What the task requires. Only the pictures are to be left out; set down the rest of the records exactly.

Data supplied.

__________

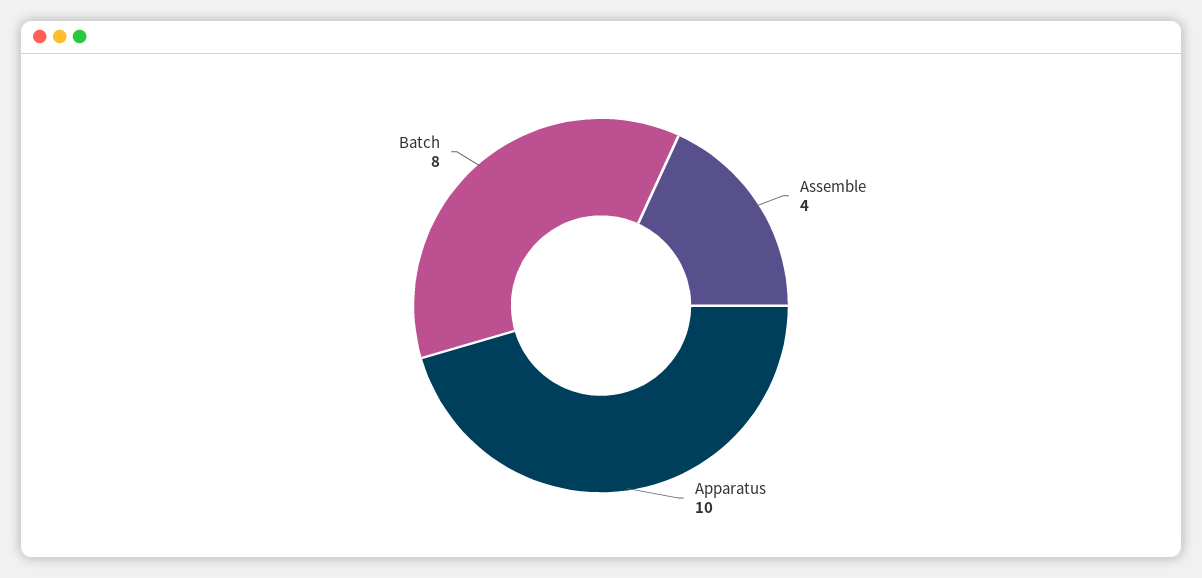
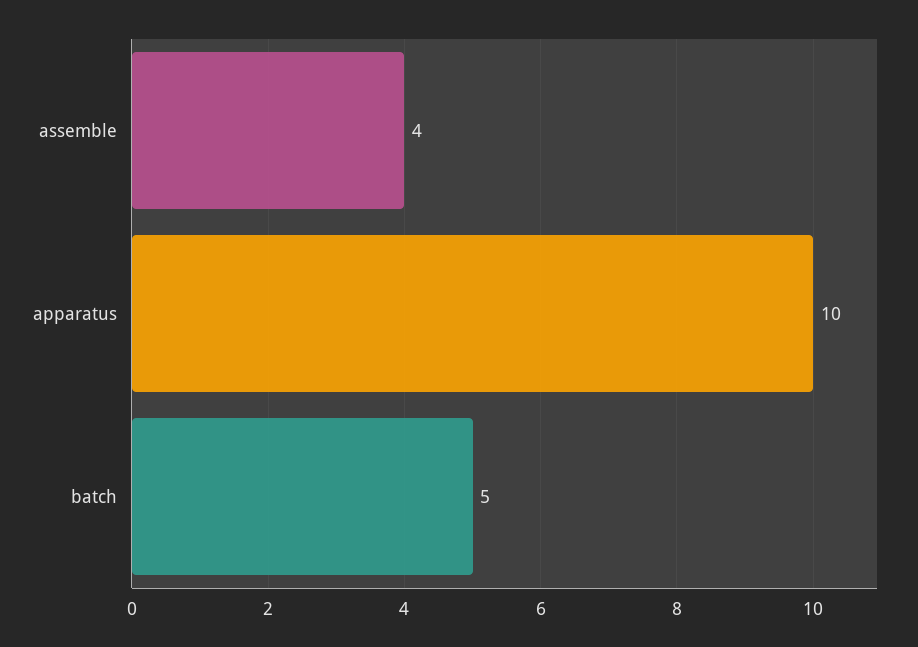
  {
    "Assemble": 4,
    "Apparatus": 10,
-   "Batch": 8
+   "Batch": 5
  }

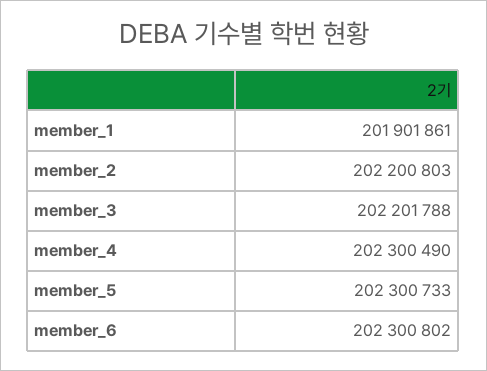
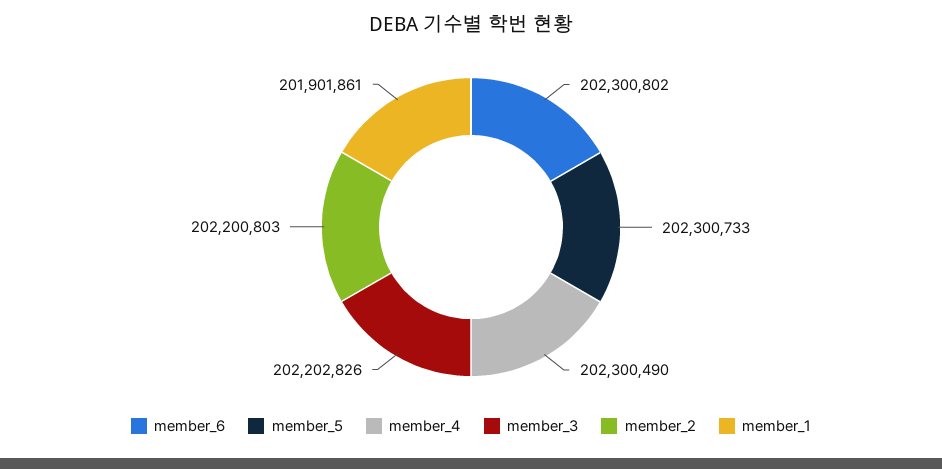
  {
    "member_1": 201901861,
    "member_2": 202200803,
-   "member_3": 202201788,
+   "member_3": 202202826,
    "member_4": 202300490,
    "member_5": 202300733,
    "member_6": 202300802
  }

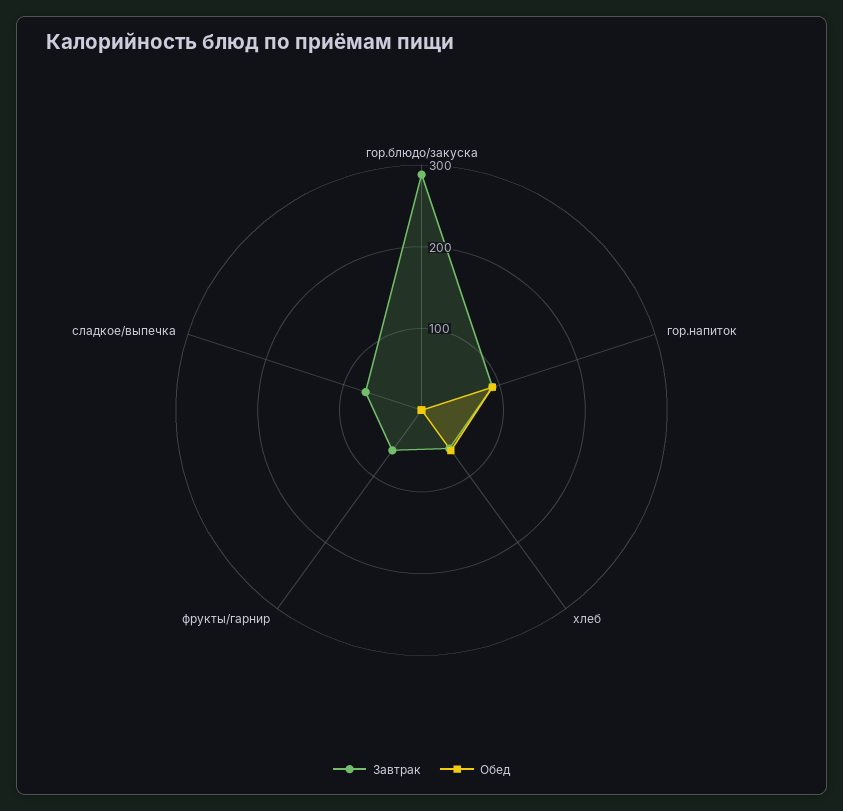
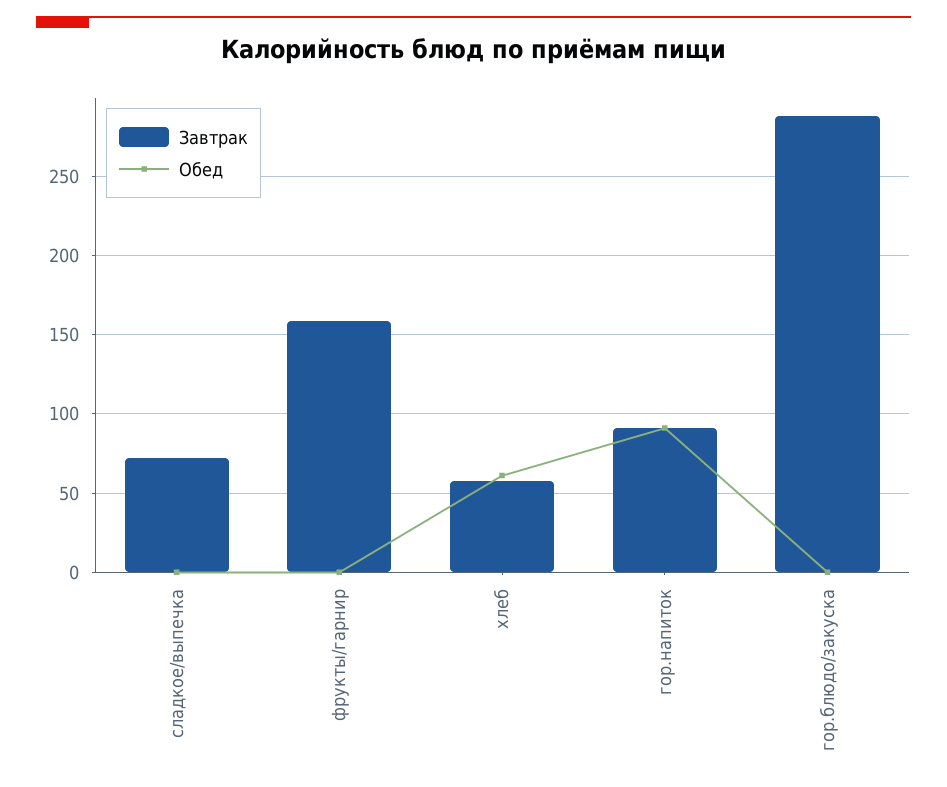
  {
    "Завтрак": {
      "гор.блюдо/закуска": 290,
      "гор.напиток": 90,
      "хлеб": 60,
-     "фрукты/гарнир": 60,
+     "фрукты/гарнир": 160,
      "сладкое/выпечка": 70
    },
    "Обед": {
      "гор.блюдо/закуска": 0,
      "гор.напиток": 90,
      "хлеб": 60,
      "фрукты/гарнир": 0,
      "сладкое/выпечка": 0
    }
  }

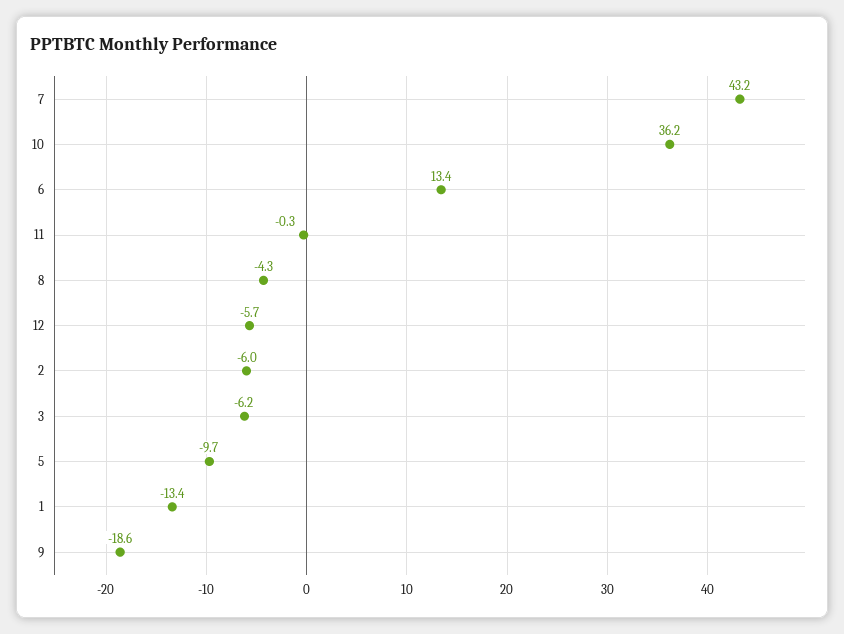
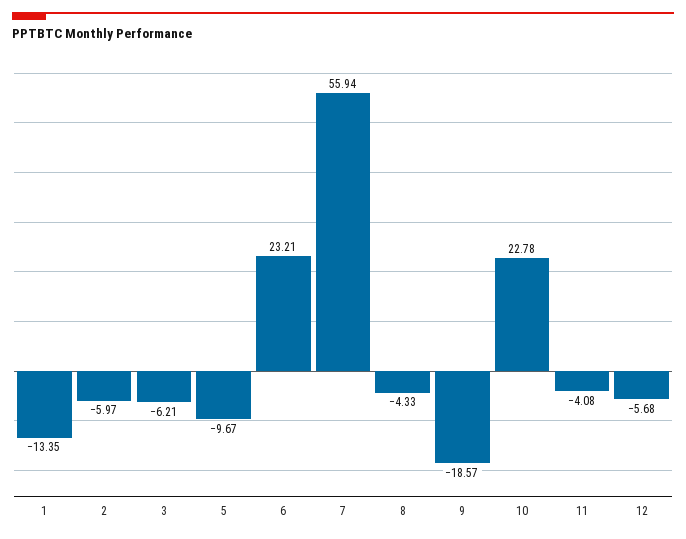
  {
-   "7": 43.2,
+   "7": 55.94,
-   "10": 36.2,
+   "10": 22.78,
-   "6": 13.4,
+   "6": 23.21,
-   "11": -0.3,
+   "11": -4.08,
    "8": -4.33,
    "12": -5.68,
    "2": -5.97,
    "3": -6.21,
    "5": -9.67,
    "1": -13.35,
    "9": -18.57
  }

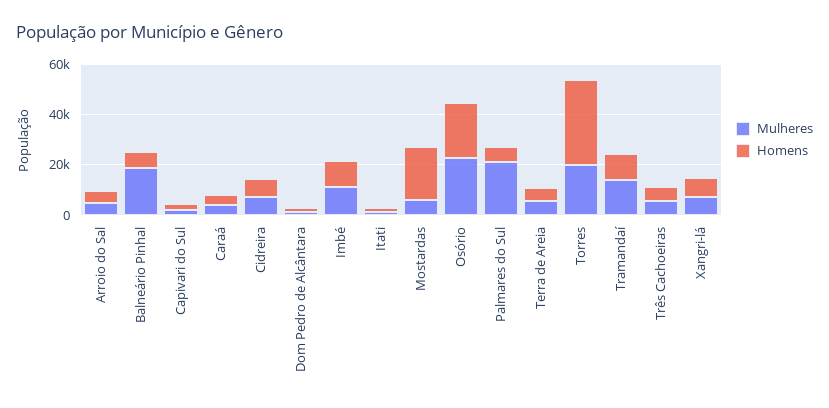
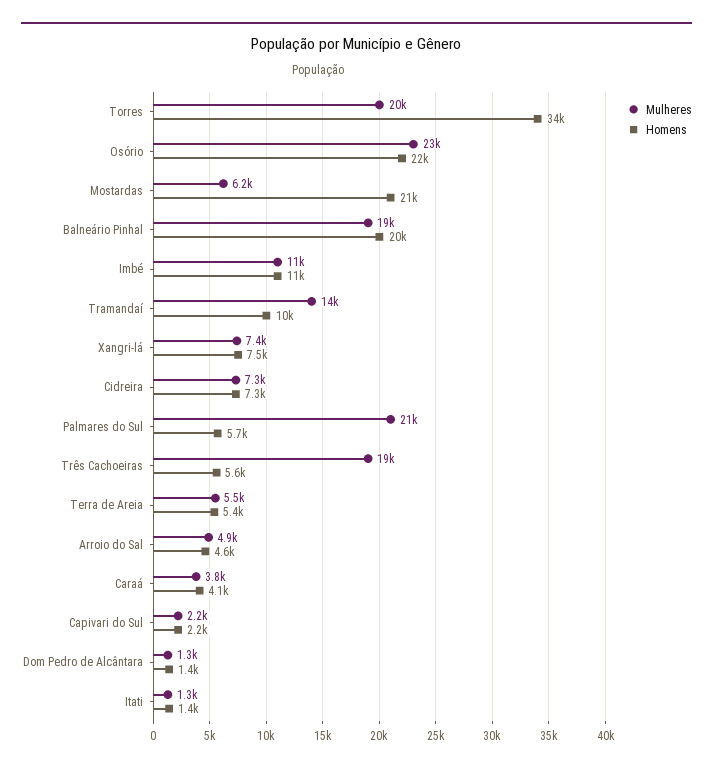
  {
    "Mulheres": {
      "Arroio do Sal": 4900,
      "Balneário Pinhal": 19000,
      "Capivari do Sul": 2200,
      "Caraá": 3800,
      "Cidreira": 7300,
      "Dom Pedro de Alcântara": 1300,
      "Imbé": 11000,
      "Itati": 1300,
      "Mostardas": 6200,
      "Osório": 23000,
      "Palmares do Sul": 21000,
      "Terra de Areia": 5500,
      "Torres": 20000,
      "Tramandaí": 14000,
-     "Três Cachoeiras": 5000,
+     "Três Cachoeiras": 19000,
      "Xangri-lá": 7400
    },
    "Homens": {
      "Arroio do Sal": 4600,
-     "Balneário Pinhal": 5000,
+     "Balneário Pinhal": 20000,
      "Capivari do Sul": 2200,
      "Caraá": 4100,
      "Cidreira": 7300,
      "Dom Pedro de Alcântara": 1400,
      "Imbé": 11000,
      "Itati": 1400,
      "Mostardas": 21000,
      "Osório": 22000,
      "Palmares do Sul": 5700,
      "Terra de Areia": 5400,
      "Torres": 34000,
      "Tramandaí": 10000,
      "Três Cachoeiras": 5600,
      "Xangri-lá": 7500
    }
  }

__________

Answer to this problem.
  {
    "Assemble": 4,
    "Apparatus": 10,
-   "Batch": 8
+   "Batch": 5
  }

  {
    "member_1": 201901861,
    "member_2": 202200803,
-   "member_3": 202201788,
+   "member_3": 202202826,
    "member_4": 202300490,
    "member_5": 202300733,
    "member_6": 202300802
  }

  {
    "Завтрак": {
      "гор.блюдо/закуска": 290,
      "гор.напиток": 90,
      "хлеб": 60,
-     "фрукты/гарнир": 60,
+     "фрукты/гарнир": 160,
      "сладкое/выпечка": 70
    },
    "Обед": {
      "гор.блюдо/закуска": 0,
      "гор.напиток": 90,
      "хлеб": 60,
      "фрукты/гарнир": 0,
      "сладкое/выпечка": 0
    }
  }

  {
-   "7": 43.2,
+   "7": 55.94,
-   "10": 36.2,
+   "10": 22.78,
-   "6": 13.4,
+   "6": 23.21,
-   "11": -0.3,
+   "11": -4.08,
    "8": -4.33,
    "12": -5.68,
    "2": -5.97,
    "3": -6.21,
    "5": -9.67,
    "1": -13.35,
    "9": -18.57
  }

  {
    "Mulheres": {
      "Arroio do Sal": 4900,
      "Balneário Pinhal": 19000,
      "Capivari do Sul": 2200,
      "Caraá": 3800,
      "Cidreira": 7300,
      "Dom Pedro de Alcântara": 1300,
      "Imbé": 11000,
      "Itati": 1300,
      "Mostardas": 6200,
      "Osório": 23000,
      "Palmares do Sul": 21000,
      "Terra de Areia": 5500,
      "Torres": 20000,
      "Tramandaí": 14000,
-     "Três Cachoeiras": 5000,
+     "Três Cachoeiras": 19000,
      "Xangri-lá": 7400
    },
    "Homens": {
      "Arroio do Sal": 4600,
-     "Balneário Pinhal": 5000,
+     "Balneário Pinhal": 20000,
      "Capivari do Sul": 2200,
      "Caraá": 4100,
      "Cidreira": 7300,
      "Dom Pedro de Alcântara": 1400,
      "Imbé": 11000,
      "Itati": 1400,
      "Mostardas": 21000,
      "Osório": 22000,
      "Palmares do Sul": 5700,
      "Terra de Areia": 5400,
      "Torres": 34000,
      "Tramandaí": 10000,
      "Três Cachoeiras": 5600,
      "Xangri-lá": 7500
    }
  }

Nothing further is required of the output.